Il convient de rappeler que pour cette appréciation de la légalité interne de l’acte administratif que constitue la motivation de l’arrêté de placement en rétention, il y a lieu de se placer à la date à laquelle le préfet a pris la décision et de prendre en considération les éléments dont il disposait alors, mais aussi que sous couvert de contrôle de proportionnalité, le juge judiciaire ne saurait se prononcer sur le bien-fondé de la décision préfectorale d’éloignement de l’intéressé.
Par ailleurs, l’erreur ainsi invoquée par l’intéressé concerne la question de ses garanties de représentation (CE, 2 avr. 2004, Mme [Z] épouse [W], n°251368) dans les termes de la combinaison des articles L.612-3 8° et L.741-1 précités.
En l’espèce, l’arrêté de placement en rétention du 13 février 2026 affirme que M. [D] [H] [L] [N] s’étant dit [Q] [X] ne justifie pas d’une résidence effective et permanente dans un local affecté à son habitation principale alors qu’il s’avère que lors de son audition en garde à vue, préalable à son incarcération au terme de laquelle il a été placé en rétention, il avait donné les éléments précis afférents à son logement personnel dans lequel il avait été interpellé.

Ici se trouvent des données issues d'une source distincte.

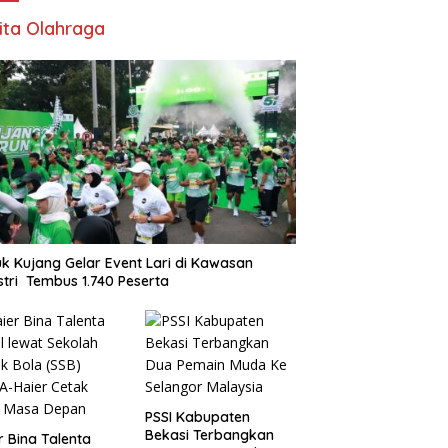
ita Olahraga
k Kujang Gelar Event Lari di Kawasan
stri Tembus 1.740 Peserta
PSSI Kabupaten
Bekasi Terbangkan
r Bina Talenta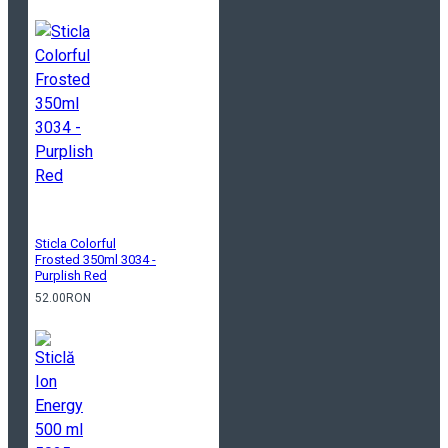
Sticla Colorful
Frosted 350ml 3034 -
Purplish Red
52.00RON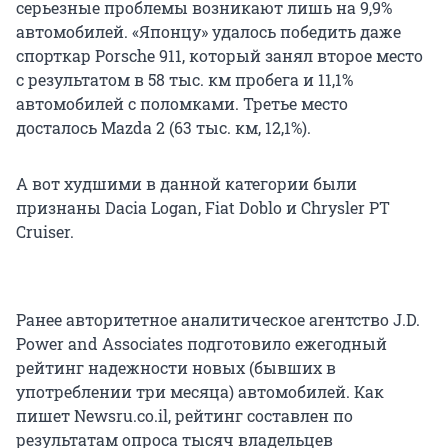
серьезные проблемы возникают лишь на 9,9%
автомобилей. «Японцу» удалось победить даже
спорткар Porsche 911, который занял второе место
с результатом в 58 тыс. км пробега и 11,1%
автомобилей с поломками. Третье место
досталось Mazda 2 (63 тыс. км, 12,1%).
А вот худшими в данной категории были
признаны Dacia Logan, Fiat Doblo и Chrysler PT
Cruiser.
Ранее авторитетное аналитическое агентство J.D.
Power and Associates подготовило ежегодный
рейтинг надежности новых (бывших в
употреблении три месяца) автомобилей. Как
пишет Newsru.co.il, рейтинг составлен по
результатам опроса тысяч владельцев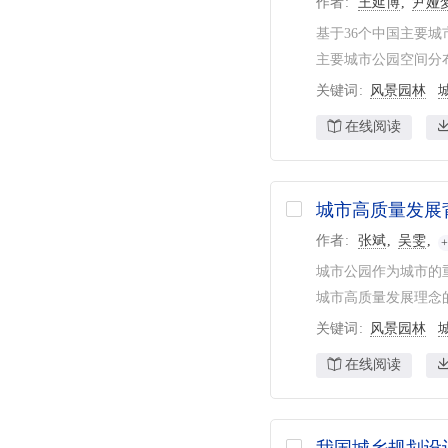
作者
王延博
尹娅
基于36个中国主要城
主要城市公园空间分布情
关键词
风景园林
在线阅读
城市高质量发展
作者
张斌
吴雯
城市公园作为城市的
城市高质量发展理念的
关键词
风景园林
在线阅读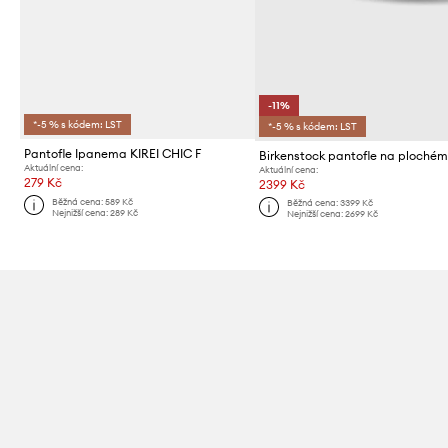
-11%
*-5 % s kódem: LST
*-5 % s kódem: LST
Pantofle Ipanema KIREI CHIC F
Aktuální cena:
Aktuální cena:
279 Kč
2399 Kč
Běžná cena:
589 Kč
Běžná cena:
3399 Kč
Nejnižší cena:
289 Kč
Nejnižší cena:
2699 Kč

En procédant ainsi par affirmation sans avoir procédé à une quelconque vérification la permettant, d’une part il n’a pas été tenu compte de la réalité connue de la situation de M. [D] [H] [L] [N] s’étant dit [Q] [X] et d’autre part, il n’a dès lors pas été procédé à l’examen de proportionnalité exigé y compris au regard de la menace pour l’ordre public, pour écarter une assignation à résidence dont M. [D] [H] [L] [N] s’étant dit [Q] [X] n’avait manifestement jamais bénéficié puisqu’il n’en est pas fait état.
La lecture de ces développements impose de considérer que la décision du préfet ne peut être considéré comme motivée en fait et en droit et que la critique à nouveau développée en appel constitue une contestation sérieuse des motifs positifs retenus par le préfet au titre de l’absence de mesure alternative à la rétention.
L’ordonnance du premier juge doit dès lors être confirmée par substitution de motifs.
PAR CES MOTIFS
CONFIRMONS l’ordonnance,
ORDONNONS la remise immédiate au procureur général d’une expédition de la présente ordonnance.
Fait à Paris le 19 février 2026 à
LE GREFFIER, LE PRÉSIDENT,
REÇU NOTIFICATION DE L’ORDONNANCE ET DE L’EXERCICE DES VOIES DE RECOURS:
Pour information:
L’ordonnance n’est pas susceptible d’opposition.
Le pourvoi en cassation est ouvert à l’étranger, à l’autorité administrative qui a prononcé le maintien en zone d’attente ou la rétention et au ministère public.
Le délai de pourvoi en cassation est de deux mois à compter de la notification.
Le pourvoi est formé par déclaration écrite remise au secrétariat greffe de la Cour de cassation par l’avocat au Conseil d’Etat et à la Cour de cassation constitué par le demandeur.